Father Time is undefeated. And while it was certainly not a bad year for Braves reliever Chris Martin, a drastic drop off in strikeouts during his age-35 season led to veteran righty losing his role as the club’s locked-in 8th inning reliever.
Martin came over at the 2019 Trade Deadline in exchange for Kolby Allard. The Braves then signed Martin to a two-year deal worth $14 million for the 2020 and 2021 seasons.
Coming into the season, Martin was penciled in for the seventh or eighth innings in what was expected to be a fine bullpen. He was generally projected to be one of the team’s top two or three relievers, with Steamer and ZiPS both projecting 0.7 WAR on the season.
2021 Season results
As the year progressed, Martin began to fall out of favor a bit and was replaced by Luke Jackson as the club’s top right-handed relief option, though it was certainly not a bad season for him. He worked 43 1⁄3 innings across 46 appearances with a 3.95 ERA, 3.47 FIP and 3.98 xFIP. His strikeout rate dropped significantly, though — just 18.2 percent compared to 31 percent in 2019-2020 — as he often struggled to miss bats and put opposing batters away. To his credit, he continued to throw strikes and owned a minuscule 3.3% walk rate. He was just not the same Chris Martin we came to adore the two previous years.

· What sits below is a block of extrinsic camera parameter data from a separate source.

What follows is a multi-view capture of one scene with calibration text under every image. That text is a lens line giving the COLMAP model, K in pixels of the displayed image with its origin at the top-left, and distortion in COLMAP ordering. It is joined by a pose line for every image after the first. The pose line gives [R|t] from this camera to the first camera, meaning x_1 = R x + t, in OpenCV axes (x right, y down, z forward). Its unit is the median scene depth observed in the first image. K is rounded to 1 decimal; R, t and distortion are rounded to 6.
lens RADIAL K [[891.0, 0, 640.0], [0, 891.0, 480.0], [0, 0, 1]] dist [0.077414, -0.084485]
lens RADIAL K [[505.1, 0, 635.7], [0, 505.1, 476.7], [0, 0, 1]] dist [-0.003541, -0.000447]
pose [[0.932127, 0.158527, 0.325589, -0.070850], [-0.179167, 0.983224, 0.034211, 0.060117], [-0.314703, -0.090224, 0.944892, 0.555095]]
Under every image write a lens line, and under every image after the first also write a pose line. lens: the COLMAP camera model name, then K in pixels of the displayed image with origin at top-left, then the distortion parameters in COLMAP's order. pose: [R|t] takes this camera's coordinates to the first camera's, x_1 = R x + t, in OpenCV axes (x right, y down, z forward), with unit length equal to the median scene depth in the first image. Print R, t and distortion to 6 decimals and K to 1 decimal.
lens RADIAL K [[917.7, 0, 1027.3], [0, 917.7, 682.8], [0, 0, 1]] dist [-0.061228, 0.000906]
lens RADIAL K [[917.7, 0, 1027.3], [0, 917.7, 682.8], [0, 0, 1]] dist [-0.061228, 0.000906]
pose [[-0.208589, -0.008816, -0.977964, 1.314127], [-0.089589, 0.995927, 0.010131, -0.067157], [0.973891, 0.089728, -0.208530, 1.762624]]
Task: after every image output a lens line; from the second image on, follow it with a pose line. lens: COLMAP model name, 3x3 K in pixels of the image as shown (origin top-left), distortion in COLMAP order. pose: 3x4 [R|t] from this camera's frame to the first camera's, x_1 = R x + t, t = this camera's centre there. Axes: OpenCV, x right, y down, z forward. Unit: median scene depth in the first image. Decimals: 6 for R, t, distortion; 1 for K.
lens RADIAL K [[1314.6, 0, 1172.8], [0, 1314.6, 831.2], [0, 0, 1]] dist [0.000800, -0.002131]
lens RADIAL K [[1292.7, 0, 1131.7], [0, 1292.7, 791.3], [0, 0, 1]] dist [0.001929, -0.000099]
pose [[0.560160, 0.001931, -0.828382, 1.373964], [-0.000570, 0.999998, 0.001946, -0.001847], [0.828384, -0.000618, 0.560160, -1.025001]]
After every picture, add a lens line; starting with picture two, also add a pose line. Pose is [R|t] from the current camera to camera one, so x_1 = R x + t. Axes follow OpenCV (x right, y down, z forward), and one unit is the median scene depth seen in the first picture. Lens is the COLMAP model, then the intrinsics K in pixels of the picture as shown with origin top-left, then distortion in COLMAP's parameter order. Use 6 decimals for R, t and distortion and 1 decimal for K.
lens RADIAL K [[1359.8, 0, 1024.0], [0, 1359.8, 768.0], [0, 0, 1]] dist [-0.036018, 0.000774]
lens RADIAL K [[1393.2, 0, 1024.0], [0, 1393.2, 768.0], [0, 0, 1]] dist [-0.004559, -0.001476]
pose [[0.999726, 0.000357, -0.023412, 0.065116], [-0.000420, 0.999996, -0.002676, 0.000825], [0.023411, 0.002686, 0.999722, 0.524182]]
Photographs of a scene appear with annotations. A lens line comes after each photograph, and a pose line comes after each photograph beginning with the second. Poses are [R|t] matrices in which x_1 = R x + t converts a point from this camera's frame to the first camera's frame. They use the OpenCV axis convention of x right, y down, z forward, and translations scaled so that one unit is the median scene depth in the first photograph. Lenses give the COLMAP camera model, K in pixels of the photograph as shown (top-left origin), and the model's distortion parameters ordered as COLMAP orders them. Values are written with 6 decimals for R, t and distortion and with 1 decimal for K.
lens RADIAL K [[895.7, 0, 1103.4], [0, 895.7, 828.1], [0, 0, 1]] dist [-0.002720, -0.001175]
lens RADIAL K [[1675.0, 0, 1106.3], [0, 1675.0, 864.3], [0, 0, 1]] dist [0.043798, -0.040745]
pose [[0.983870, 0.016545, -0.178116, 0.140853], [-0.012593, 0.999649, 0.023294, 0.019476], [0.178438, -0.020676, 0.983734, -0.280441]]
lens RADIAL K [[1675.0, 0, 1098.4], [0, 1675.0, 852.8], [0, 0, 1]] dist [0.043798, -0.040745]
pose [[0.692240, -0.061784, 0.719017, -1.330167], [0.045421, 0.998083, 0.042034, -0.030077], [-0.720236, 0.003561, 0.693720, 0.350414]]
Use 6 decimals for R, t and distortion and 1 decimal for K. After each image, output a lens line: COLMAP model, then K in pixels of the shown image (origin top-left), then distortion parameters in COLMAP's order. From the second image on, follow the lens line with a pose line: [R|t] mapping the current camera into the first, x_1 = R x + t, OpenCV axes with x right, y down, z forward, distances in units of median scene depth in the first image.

Martin spent a couple of stints on the injured list, which took him out of action for about two months of the season in total. He still compiled 0.5 fWAR though, fifth on the team among relievers.
What went right? / What went wrong?
It was an interesting year. The sudden drop in strikeouts was a surprise, and while it would be easy to point at the crackdown on sticky substances, Martin’s strikeout rate actually went up a little from the middle of June when MLB began enforcing the rule. He did a fine job limiting homers (0.83 per 9) and walks, two essentials for relievers. But without the strikeouts it felt every inning was playing with fire, and a 3.95 ERA is not overly sexy.
On a pitch basis, Martin’s never really been a command artist, but his slider and especially his changeup have been great go-tos for outs. In 2021, the pitch shape of both got a little out of whack, and both got hit more than before. That probably had something to do with the decline in strikeouts.
Road to the Title
Somewhat overlooked, Martin pitched really well in Games 4 and 5 of the World Series when the club desperately needed innings covered. He worked 2 1⁄3 scoreless with two strikeouts and just one hit allowed.
Overall, he finished the regular season with a pretty nasty -0.89 WPA and a cWPA approaching -1%, but he more than made up for it in the playoffs with two outings worth more than 1% cWPA, giving him 2.95% cWPA despite an essentially zero WPA across his five total playoff outings. His best outing by cWPA was World Series Game 5, in which he took over for A.J. Minter after the latter had given up both the tie and the lead and stranded two by striking out Jose Altuve, and then went back out and retired the rest of the heart of Houston’s lineup in order. The Braves lost that game anyway, but it was a good final outing for a season that probably didn’t go quite like he expected.
Outlook for 2022
Martin is now a free agent. One would assume he has thrown his final pitch as a member of the Braves, but it’s possible he could return on a cheap deal as middle inning relief depth.